Sunday, 7 June 2026

Elements of Drawing exercise 4 and 5

 Exercise 4 switches to using a pencil to create a smooth tone gradient, but with the pencil point... and a nasty H pencil. 

Ruskin is aware this is odd behaviour, and that the silvery grey results will feel wrong, and the student's arty friends will tease them, but it's all about control. It would be interesting to see some examples of Ruskin's exercise attempts, the ones reproduced in the book are compromised by the print requirements of the day. I've had a search and can find examples of some botanical sketches but no cubes of tone ribbons.

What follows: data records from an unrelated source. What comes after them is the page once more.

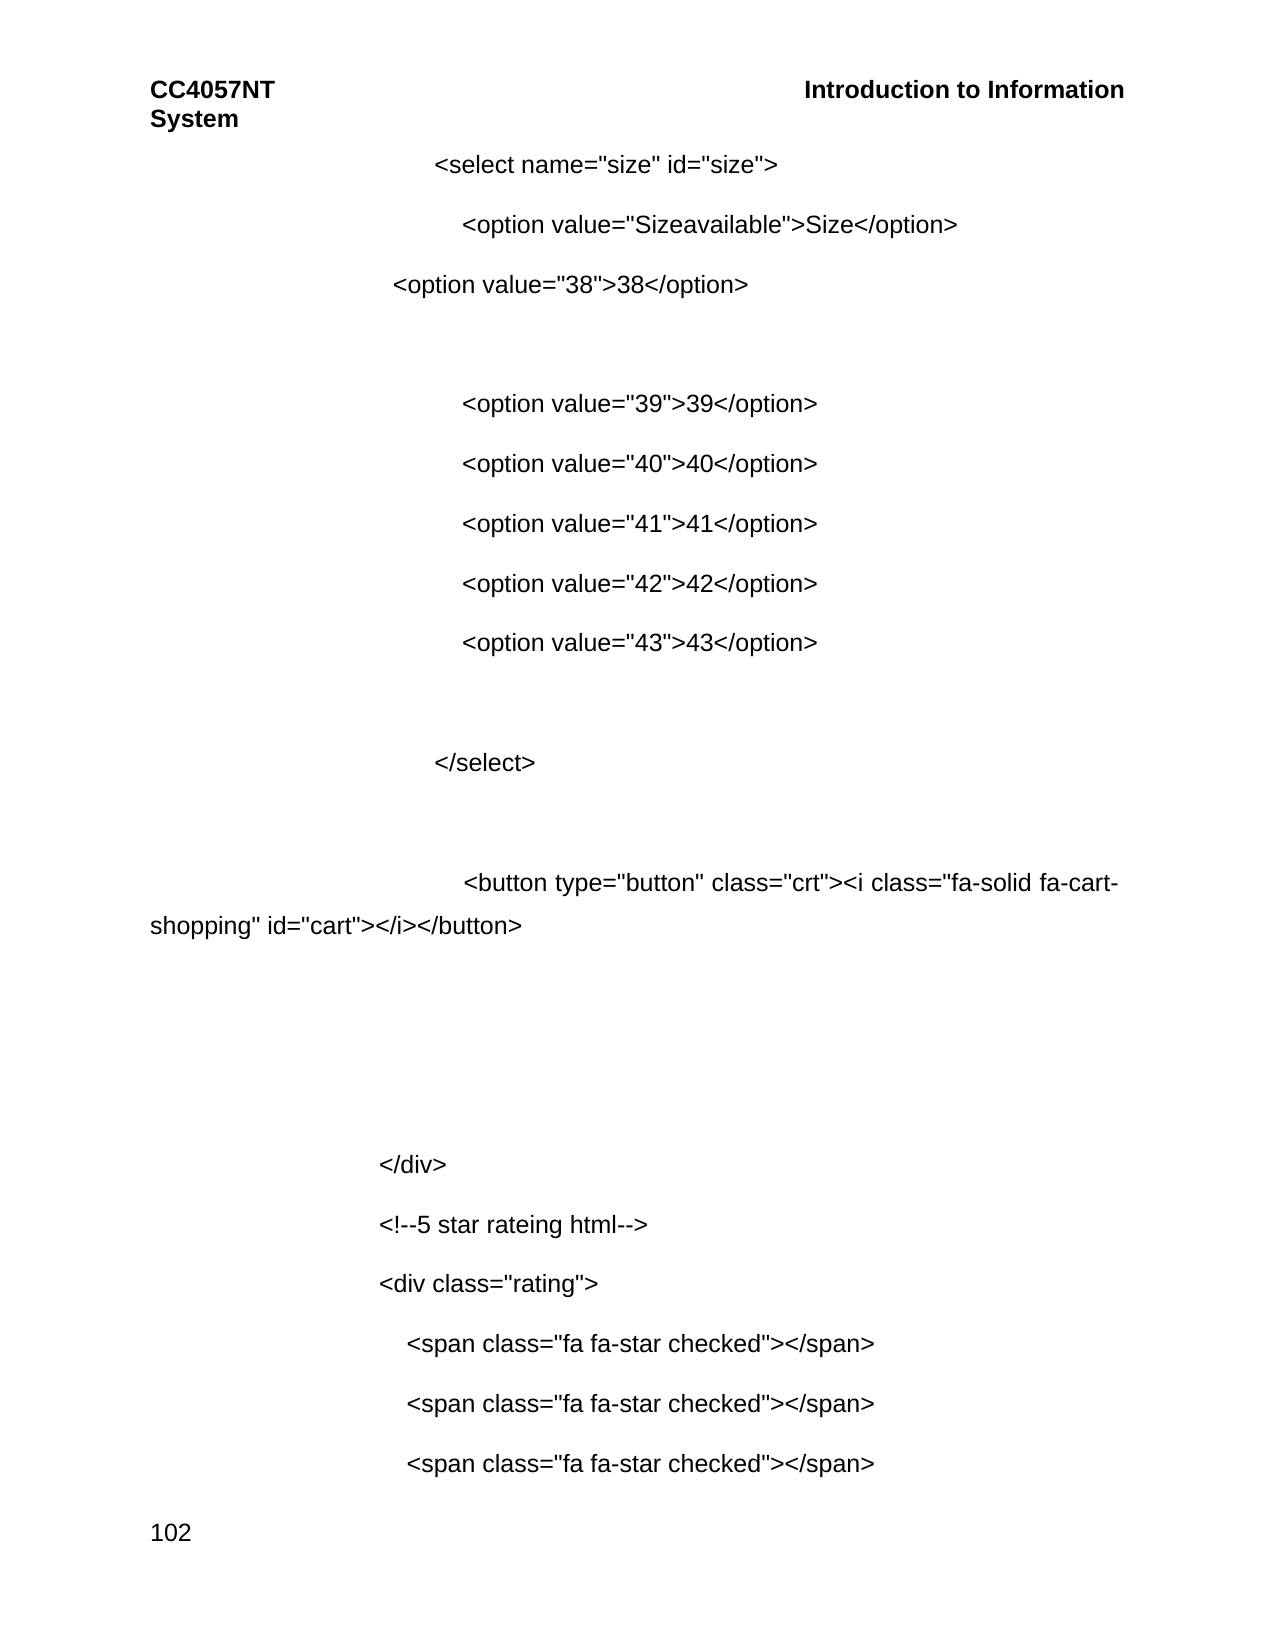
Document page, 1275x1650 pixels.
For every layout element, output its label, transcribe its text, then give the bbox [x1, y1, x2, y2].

text <!--5 star rateing html--> [150, 1209, 1125, 1238]
text <option value="38">38</option> [150, 269, 1125, 298]
text </select> [150, 748, 1125, 777]
text <button type="button" class="crt"><i class="fa-solid fa-cart-shopping" id="cart"></i></button> [150, 867, 1125, 939]
text <option value="41">41</option> [150, 509, 1125, 537]
text <option value="43">43</option> [150, 628, 1125, 657]
text <option value="42">42</option> [150, 568, 1125, 597]
text <option value="39">39</option> [150, 389, 1125, 418]
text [150, 1389, 1125, 1418]
text <select name="size" id="size"> [150, 150, 1125, 179]
text </div> [150, 1150, 1125, 1178]
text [150, 1329, 1125, 1358]
text <option value="40">40</option> [150, 449, 1125, 478]
text <option value="Sizeavailable">Size</option> [150, 210, 1125, 238]
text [150, 1449, 1125, 1477]
text <div class="rating"> [150, 1269, 1125, 1298]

Exercise 5 gets the student to construct a shape by filling the space with pencil tone. I'm not sure I was getting the value from the exercise, it's very difficult not to outline the shape as part of the process, which you aren't to do. Even though the shapes are very simple, just letters I found I could see my hand in the work... although I could be imagining it, and actually not be able to pick out my shapes from those of others. It does make me wonder at what point that emerges. There's probably studies on how far things can be abstracted.

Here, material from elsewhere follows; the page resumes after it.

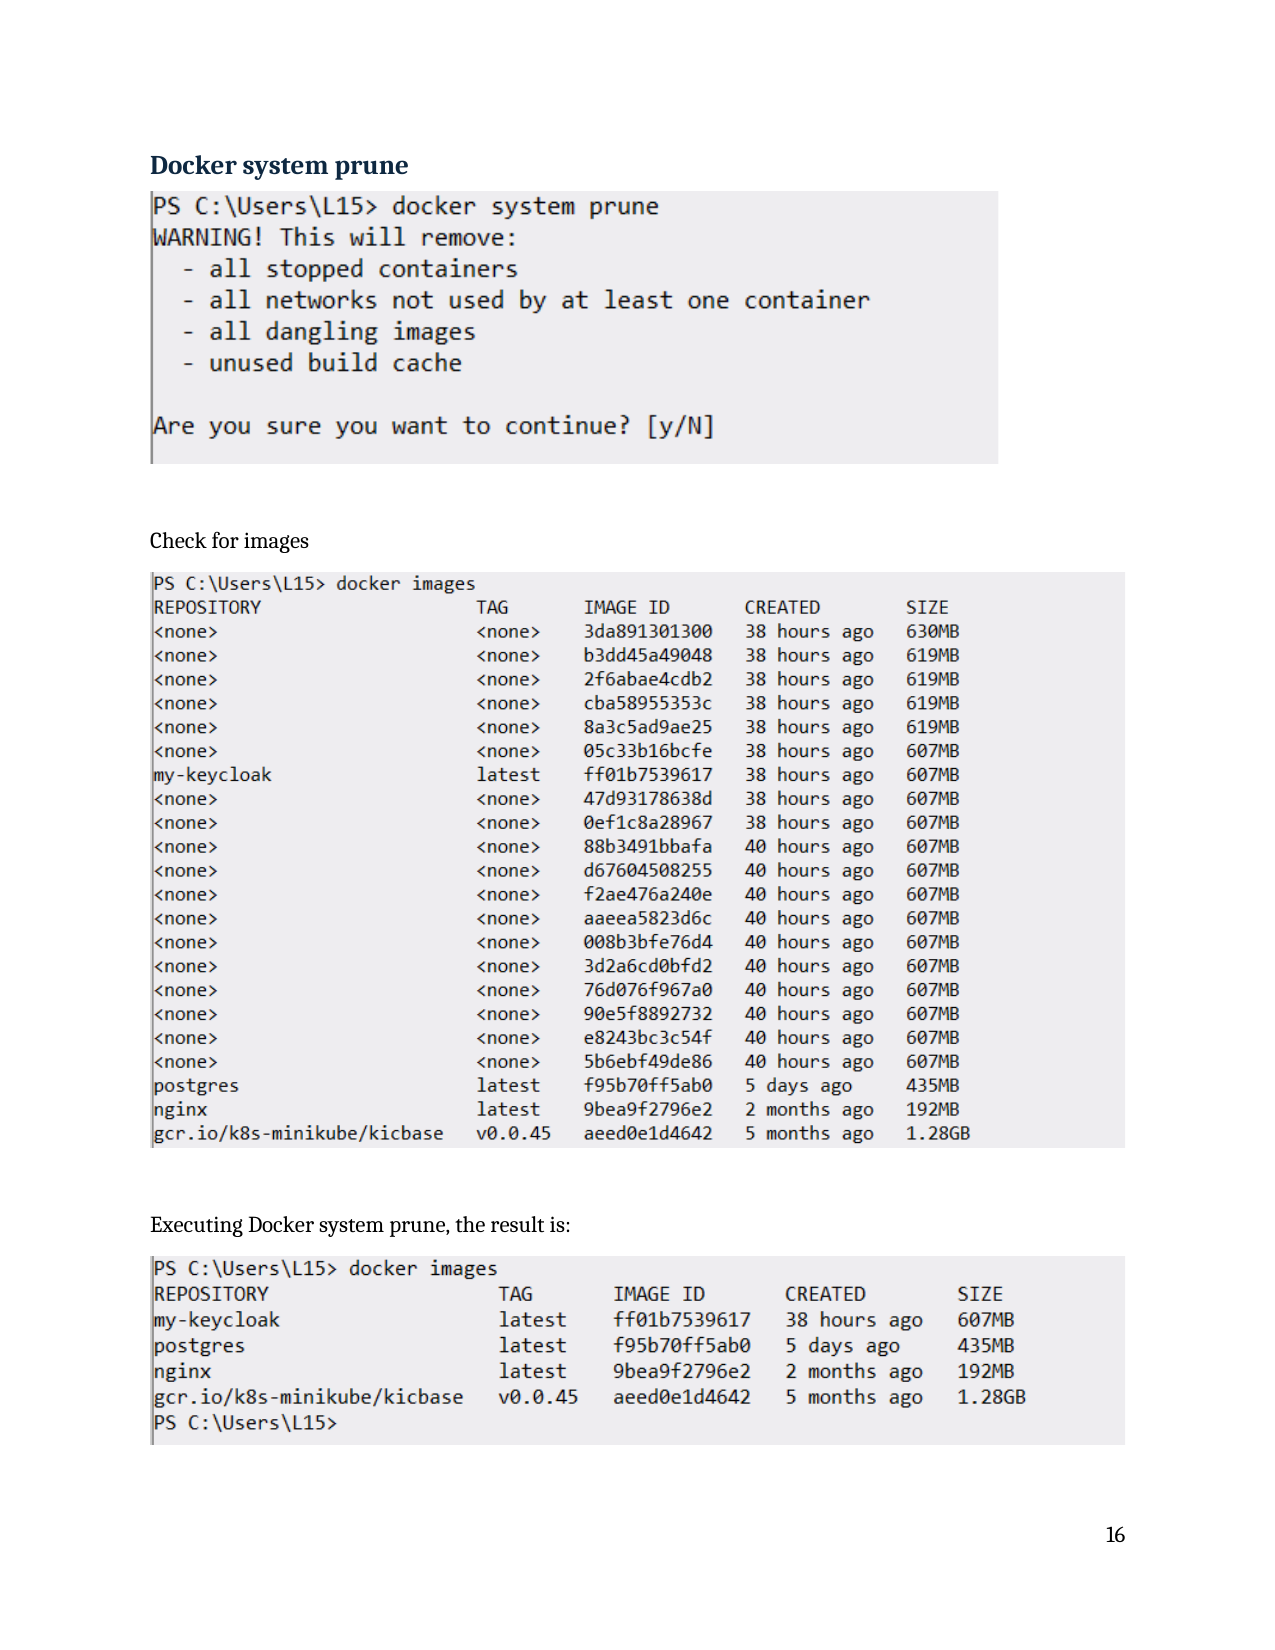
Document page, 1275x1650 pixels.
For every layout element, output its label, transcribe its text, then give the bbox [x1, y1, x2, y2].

I might see what happens if I just trace over some letters, would my hand still be clear?
I don't think that is what Ruskin was after. Next up is Exercise 6 which looks like drawing trees, or the shapes trees create in their branches. Ruskin suggests the use of a denuded tree which is tricky here as it's the start of Summer. I might get away with using the cabbage palms in the garden which had all the loose fronds blown away by strong winds.